Most ADR proceedings are conducted by professionals from the private sector, usually attorneys. A few district courts and most appellate courts employ mediators on staff. All ADR procedures in the federal courts are nonbinding, that is, parties are not bound by a proposed settlement or decision unless they agree to be bound by it.
The types of ADR procedures used in a federal court may include some or all of the following: mediation, arbitration, early neutral evaluation, summary jury trial, and settlement week.
In this informal process, a mediator facilitates discussions between the parties to help them resolve their dispute. The mediator may work to improve communication between the parties, help them clarify their interests and assess their case, and help them come up with options for resolving the dispute. The outcome of mediation is solely in the hands of the parties; the mediator does not give a decision. Mediation may occur at any time during the life of the case and is the ADR method most commonly found in the district courts.
In this fairly formal process, one or three arbitrators hear presentations by each side in the case and then issue a nonbinding decision. Either party may reject the decision and request a trial. Arbitration hearings are generally held later in the case, near or after completion of discovery.
Early neutral evaluation
In this early and informal process, each side presents its case to an experienced, impartial attorney (a neutral evaluator) who has expertise in the subject matter of the dispute. The neutral evaluator then gives the parties a nonbinding assessment of the value or merits of the case. If the parties wish, the evaluator may also help them develop a discovery plan or may assist them with settlement discussions.
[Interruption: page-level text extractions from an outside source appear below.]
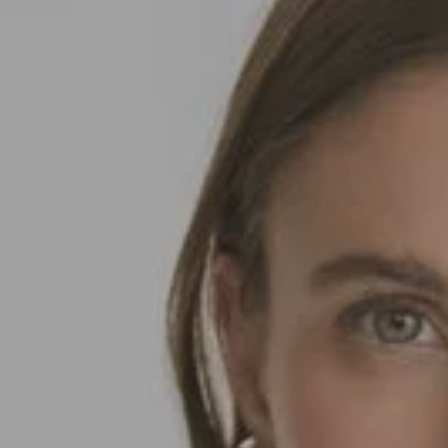
SEDA
SEDA
TRICOT
TRICOT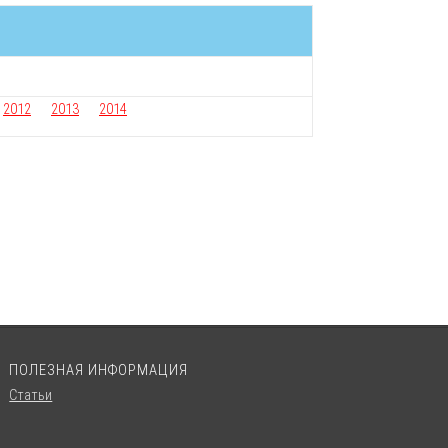
2012
2013
2014
ПОЛЕЗНАЯ ИНФОРМАЦИЯ
Статьи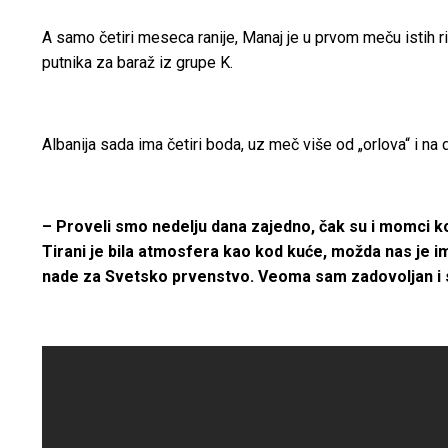
A samo četiri meseca ranije, Manaj je u prvom meču istih r
putnika za baraž iz grupe K.
Albanija sada ima četiri boda, uz meč više od „orlova“ i 
– Proveli smo nedelju dana zajedno, čak su i momci koji
Tirani je bila atmosfera kao kod kuće, možda nas je impr
nade za Svetsko prvenstvo. Veoma sam zadovoljan i 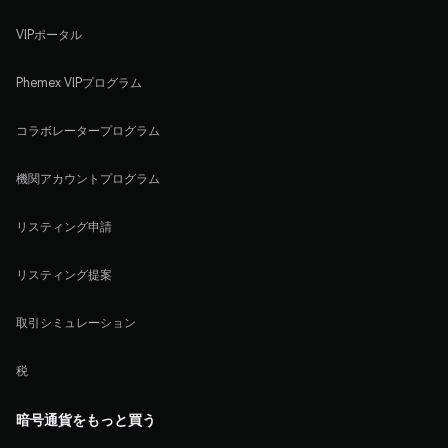
VIPポータル
Phemex VIPプログラム
コラボレータープログラム
機関アカウントプログラム
リスティング申請
リスティング提案
取引シミュレーション
税
暗号通貨をもっと買う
Summary jury and summary bench trials
In these formal procedures, which occur late in the case, the parties’ lawyers present their case in summary form with no witnesses. In a summary jury trial the case is presented to a jury, and in a summary bench trial the case is presented to a judge. After the presentation, the jury or judge delivers a nonbinding advisory verdict, which the parties may choose to accept, reject, or use as a basis for settlement negotiations.
In a typical settlement week, a court suspends normal trial activity and, aided by volunteer mediators, sends numerous cases that are ready for trial to mediation sessions held at the courthouse. Cases unresolved during settlement week are returned to the court’s regular docket for further pretrial or trial proceedings as needed.